Question about GetObjectMonitorUsage() JVMTI function

Wed Jun 17 05:37:36 UTC 2020

Yes. It seems we have a consensus.
Thank you for taking care about it.

Thanks,
Serguei

On 6/16/20 18:34, David Holmes wrote:
>> Ok, may I file it to JBS and fix it? 
>
> Go for it! :)
>
> Cheers,
> David
>
> On 17/06/2020 10:23 am, Yasumasa Suenaga wrote:
>> On 2020/06/17 8:47, serguei.spitsyn at oracle.com wrote:
>>> Hi Dan, David and Yasumasa,
>>>
>>>
>>> On 6/16/20 07:39, Daniel D. Daugherty wrote:
>>>> On 6/15/20 9:28 PM, David Holmes wrote:
>>>>> On 16/06/2020 10:57 am, Daniel D. Daugherty wrote:
>>>>>> On 6/15/20 7:19 PM, David Holmes wrote:
>>>>>>> On 16/06/2020 8:40 am, Daniel D. Daugherty wrote:
>>>>>>>> On 6/15/20 6:14 PM, David Holmes wrote:
>>>>>>>>> Hi Dan,
>>>>>>>>>
>>>>>>>>> On 15/06/2020 11:38 pm, Daniel D. Daugherty wrote:
>>>>>>>>>> On 6/15/20 3:26 AM, David Holmes wrote:
>>>>>>>>>>> On 15/06/2020 4:02 pm, Yasumasa Suenaga wrote:
>>>>>>>>>>>> Hi David,
>>>>>>>>>>>>
>>>>>>>>>>>> On 2020/06/15 14:15, David Holmes wrote:
>>>>>>>>>>>>> Hi Yasumasa,
>>>>>>>>>>>>>
>>>>>>>>>>>>> On 15/06/2020 2:49 pm, Yasumasa Suenaga wrote:
>>>>>>>>>>>>>> Hi all,
>>>>>>>>>>>>>>
>>>>>>>>>>>>>> I wonder why JvmtiEnvBase::get_object_monitor_usage() 
>>>>>>>>>>>>>> (implementation of GetObjectMonitorUsage()) does not 
>>>>>>>>>>>>>> perform at safepoint.

********************

Your task = In the thread above, which function is named as the implementation of GetObjectMonitorUsage()?

********************

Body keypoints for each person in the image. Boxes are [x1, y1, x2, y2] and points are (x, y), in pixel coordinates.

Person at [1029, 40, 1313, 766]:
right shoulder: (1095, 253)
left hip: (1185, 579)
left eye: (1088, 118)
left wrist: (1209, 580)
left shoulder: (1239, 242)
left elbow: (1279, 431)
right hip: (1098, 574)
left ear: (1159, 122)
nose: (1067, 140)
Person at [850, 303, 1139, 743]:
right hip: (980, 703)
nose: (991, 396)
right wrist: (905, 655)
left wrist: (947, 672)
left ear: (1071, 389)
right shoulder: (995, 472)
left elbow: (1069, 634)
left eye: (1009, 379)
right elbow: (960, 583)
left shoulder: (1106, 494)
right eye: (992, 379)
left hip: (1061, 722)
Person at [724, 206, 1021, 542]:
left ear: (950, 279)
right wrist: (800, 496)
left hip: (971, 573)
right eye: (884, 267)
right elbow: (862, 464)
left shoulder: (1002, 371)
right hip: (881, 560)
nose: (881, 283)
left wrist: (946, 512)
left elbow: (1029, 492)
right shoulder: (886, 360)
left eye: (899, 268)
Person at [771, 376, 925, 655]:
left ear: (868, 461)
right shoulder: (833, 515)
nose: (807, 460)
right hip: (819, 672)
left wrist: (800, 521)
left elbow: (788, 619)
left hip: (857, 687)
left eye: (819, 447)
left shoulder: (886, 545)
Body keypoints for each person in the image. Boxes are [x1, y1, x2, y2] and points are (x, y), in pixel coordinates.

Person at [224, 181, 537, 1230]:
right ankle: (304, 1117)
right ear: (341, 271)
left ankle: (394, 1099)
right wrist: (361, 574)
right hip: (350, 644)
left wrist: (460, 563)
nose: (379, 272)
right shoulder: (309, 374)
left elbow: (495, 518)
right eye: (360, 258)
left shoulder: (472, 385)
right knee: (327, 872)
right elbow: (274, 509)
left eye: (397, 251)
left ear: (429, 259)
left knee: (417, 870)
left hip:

********************

Solution to this exercise = JvmtiEnvBase::get_object_monitor_usage()